REQUEST.
Convert the listing below into a JSON list of strings with one string per line. Leave out blank lines and the picture lines.

DATA IN THIS EXERCISE.
- Opening Delimiter -
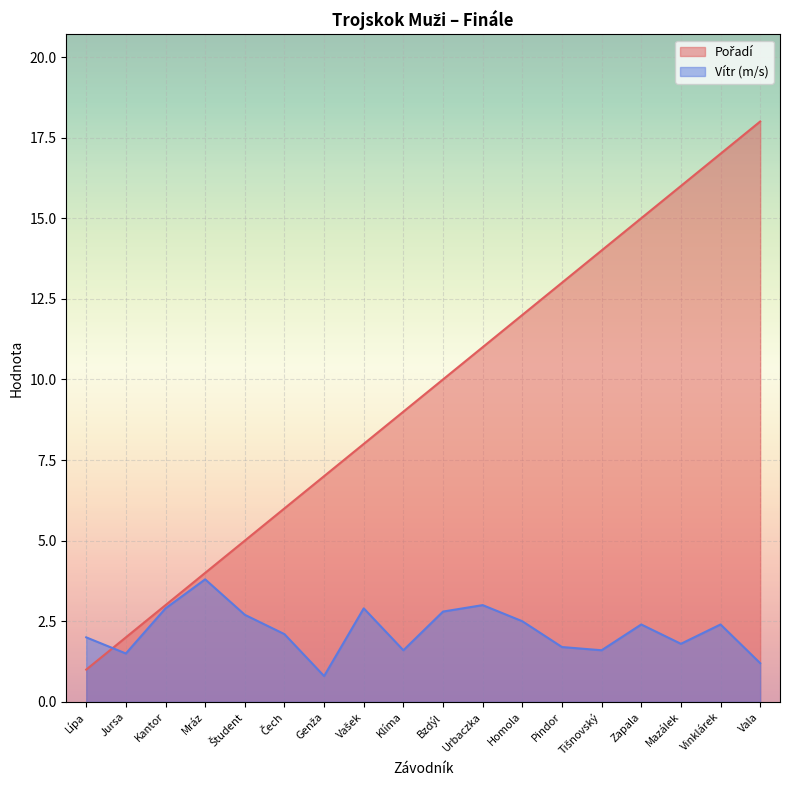

Reading left to right, what are all the values shown in this chart?

Pořadí: 1.0	2.0	3.0	4.0	5.0	6.0	7.0	8.0	9.0	10.0	11.0	12.0	13.0	14.0	15.0	16.0	17.0	18.0
Vítr: 2.0	1.5	2.9	3.8	2.7	2.1	0.8	2.9	1.6	2.8	3.0	2.5	1.7	1.6	2.4	1.8	2.4	1.2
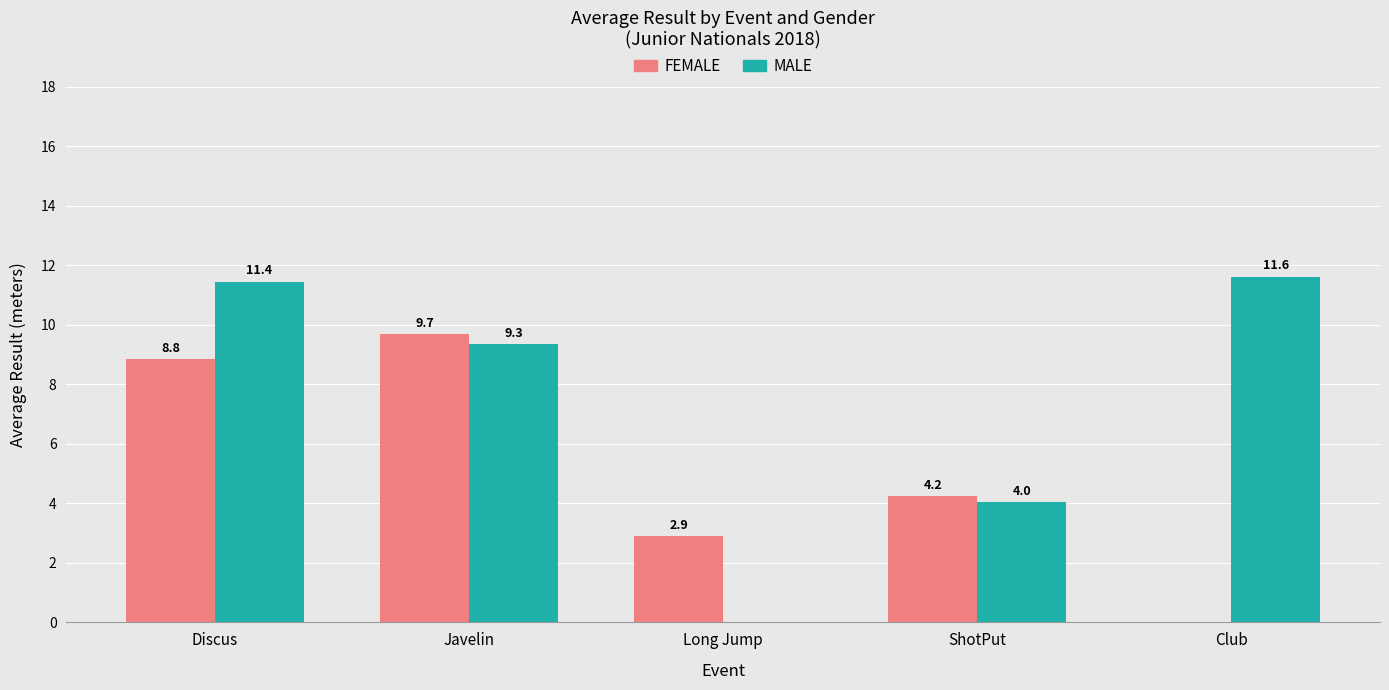

What is the greatest value displayed?

11.6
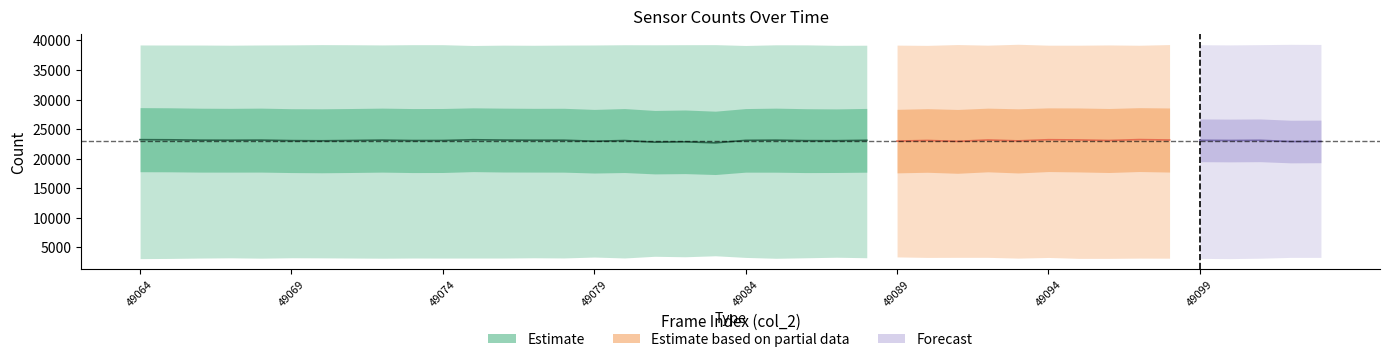

The col_516 series shows 4578 at 49086. True or false?

False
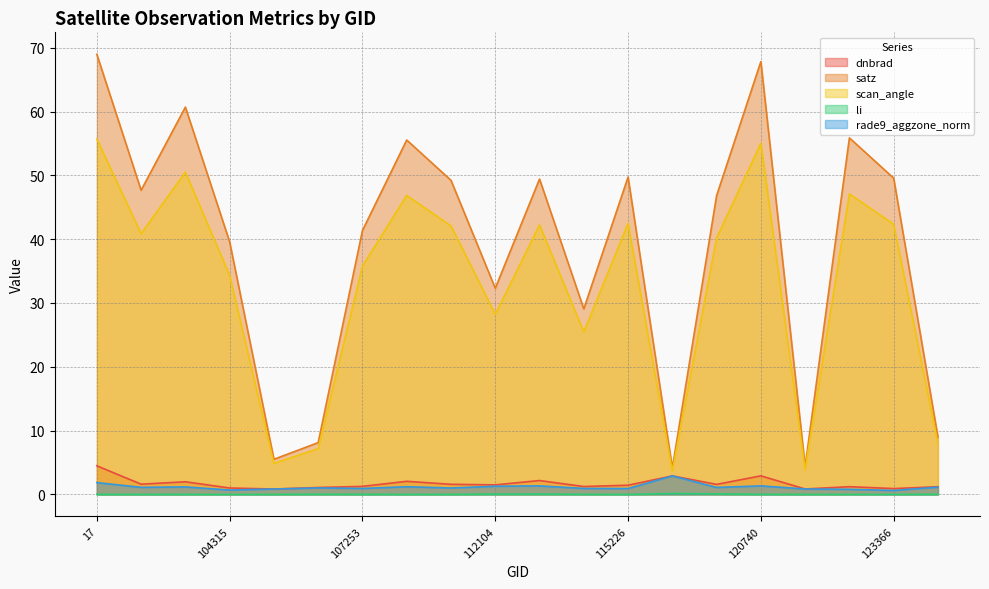

What is the value of the satz point at the 2nd from the left?

47.7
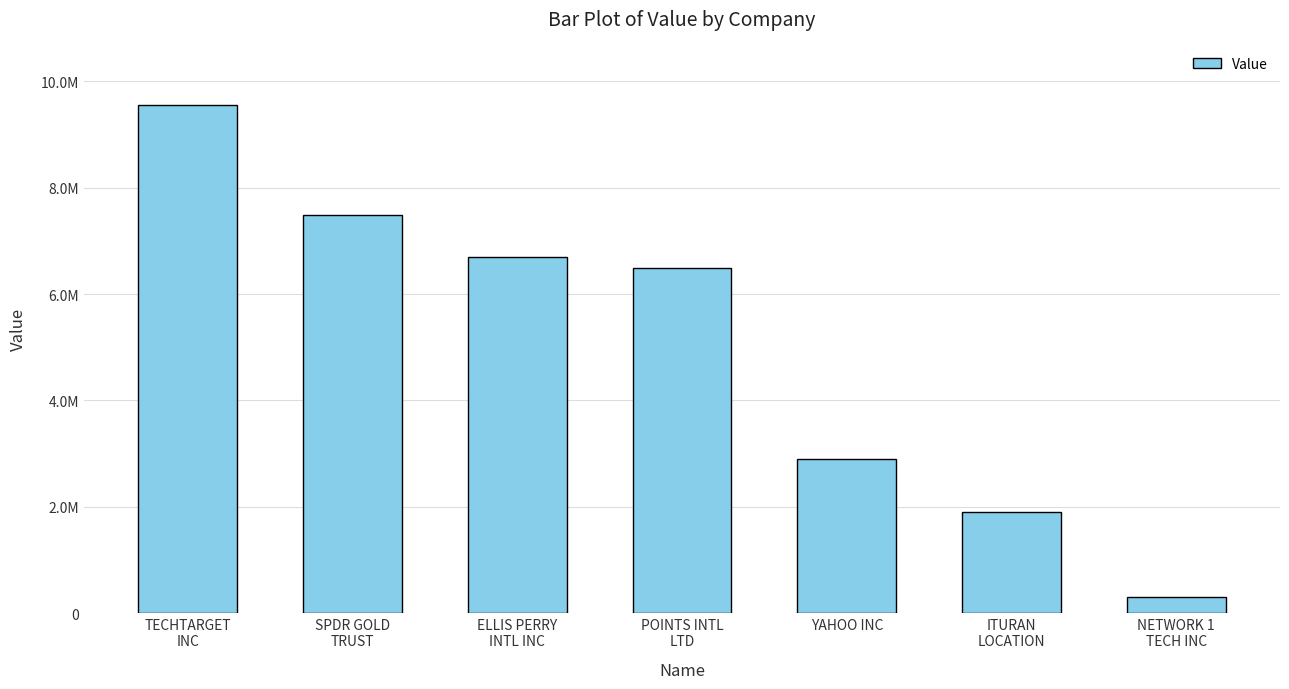

How many bars are there in total?

7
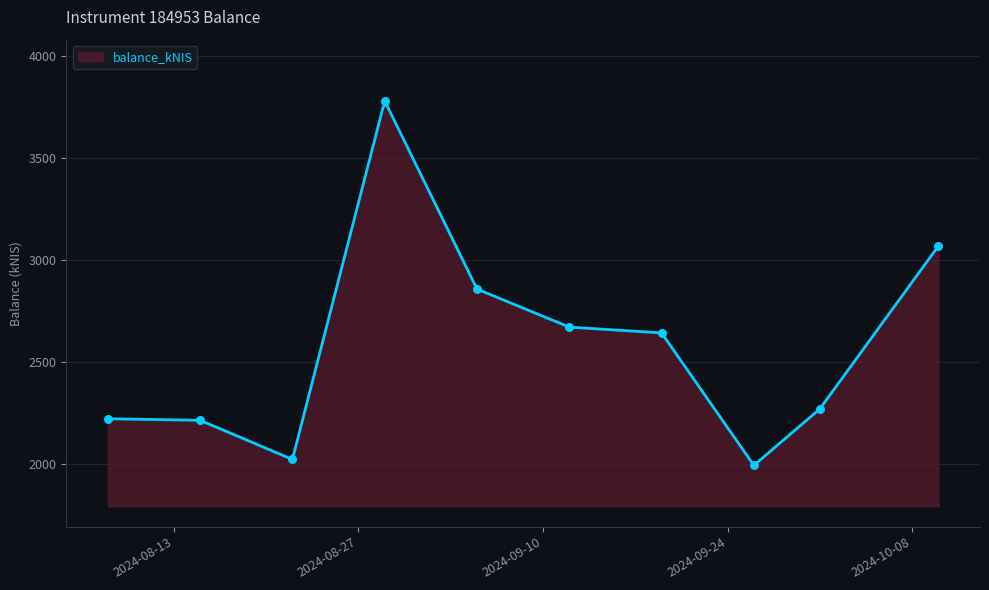

What is the change in value from 2024-08-29 to 2024-09-26?

-1785.4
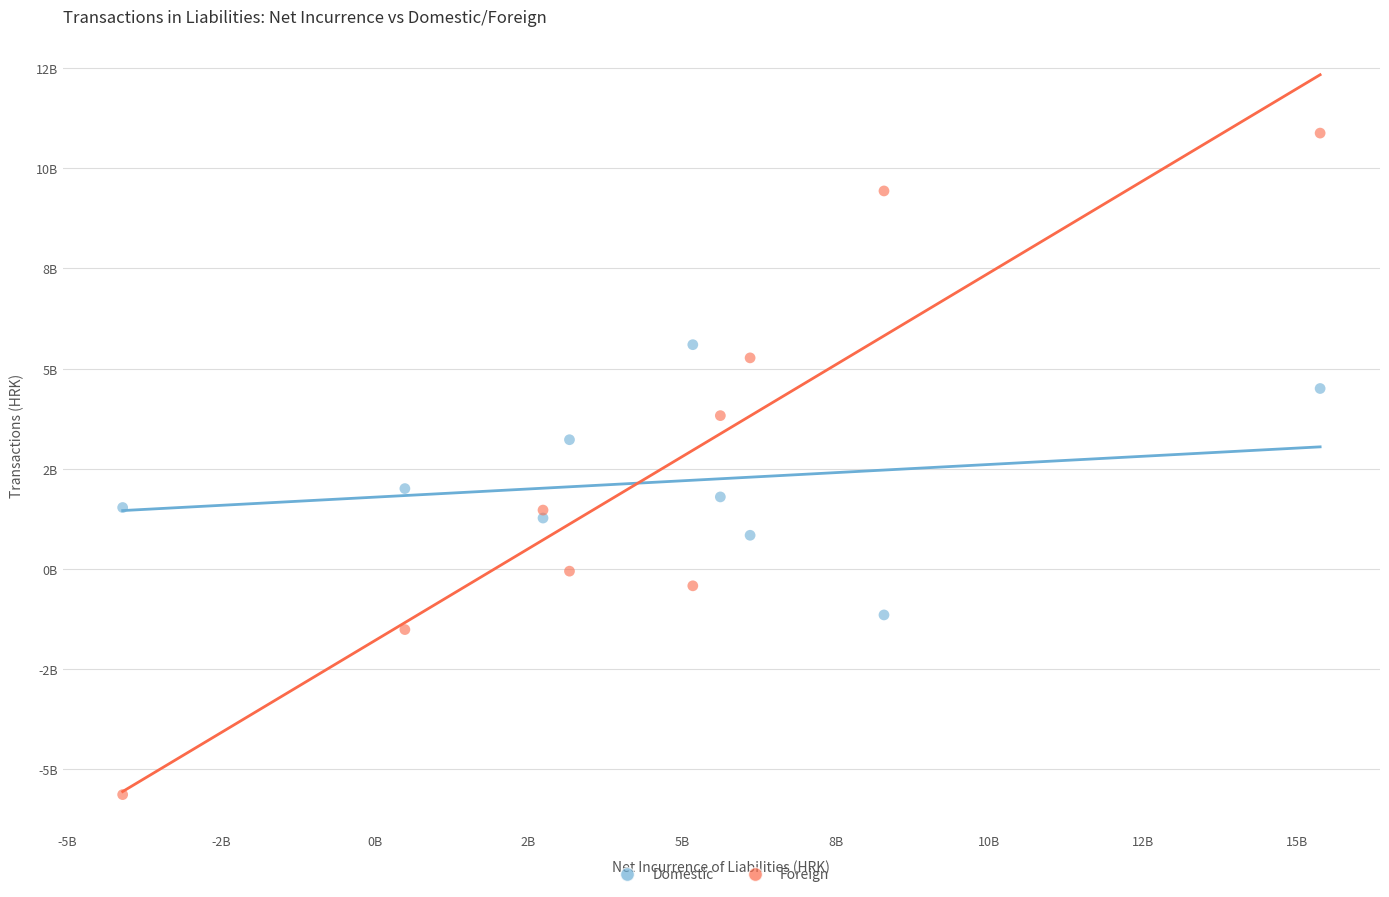

Which series has the largest Y range (max minus min)?

Foreign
- Closing Delimiter -
RESULT FOR THIS TASK.
[
  "Reading left to right, what are all the values shown in this chart?",
  "Pořadí: 1.0\t2.0\t3.0\t4.0\t5.0\t6.0\t7.0\t8.0\t9.0\t10.0\t11.0\t12.0\t13.0\t14.0\t15.0\t16.0\t17.0\t18.0",
  "Vítr: 2.0\t1.5\t2.9\t3.8\t2.7\t2.1\t0.8\t2.9\t1.6\t2.8\t3.0\t2.5\t1.7\t1.6\t2.4\t1.8\t2.4\t1.2",
  "What is the greatest value displayed?",
  "11.6",
  "The col_516 series shows 4578 at 49086. True or false?",
  "False",
  "What is the value of the satz point at the 2nd from the left?",
  "47.7",
  "How many bars are there in total?",
  "7",
  "What is the change in value from 2024-08-29 to 2024-09-26?",
  "-1785.4",
  "Which series has the largest Y range (max minus min)?",
  "Foreign"
]